**Records shown:**
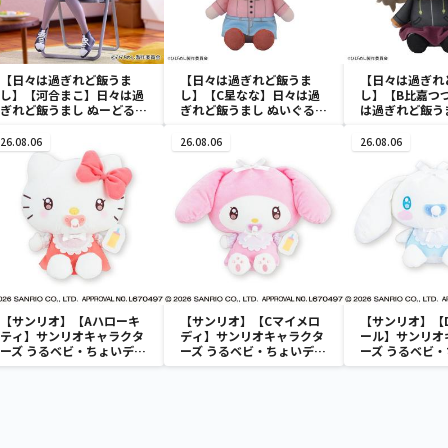
【日々は過ぎれど飯うま
【日々は過ぎれど飯うま
【日々は過ぎれ
し】【河合まこ】日々は過
し】【C星なな】日々は過
し】【B比嘉つ
ぎれど飯うまし ぬーどるス
ぎれど飯うまし ぬいぐるみ
は過ぎれど飯う
トッパーフィギュアー河合
Vol.2（EX）
るみVol.2（EX
まこー
26.08.06
26.08.06
26.08.06
【サンリオ】【Aハローキ
【サンリオ】【Cマイメロ
【サンリオ】【
ティ】サンリオキャラクタ
ディ】サンリオキャラクタ
ール】サンリオ
ーズ うるベビ・ちょいデカ
ーズ うるベビ・ちょいデカ
ーズ うるベビ
ドール
ドール
ドール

**Prompt:** Restating the data word for word is the task, and pictures are to be omitted.

**Task response:**
【日々は過ぎれど飯うま
【日々は過ぎれど飯うま
【日々は過ぎれ
し】【河合まこ】日々は過
し】【C星なな】日々は過
し】【B比嘉つ
ぎれど飯うまし ぬーどるス
ぎれど飯うまし ぬいぐるみ
は過ぎれど飯う
トッパーフィギュアー河合
Vol.2（EX）
るみVol.2（EX
まこー
26.08.06
26.08.06
26.08.06
【サンリオ】【Aハローキ
【サンリオ】【Cマイメロ
【サンリオ】【
ティ】サンリオキャラクタ
ディ】サンリオキャラクタ
ール】サンリオ
ーズ うるベビ・ちょいデカ
ーズ うるベビ・ちょいデカ
ーズ うるベビ
ドール
ドール
ドール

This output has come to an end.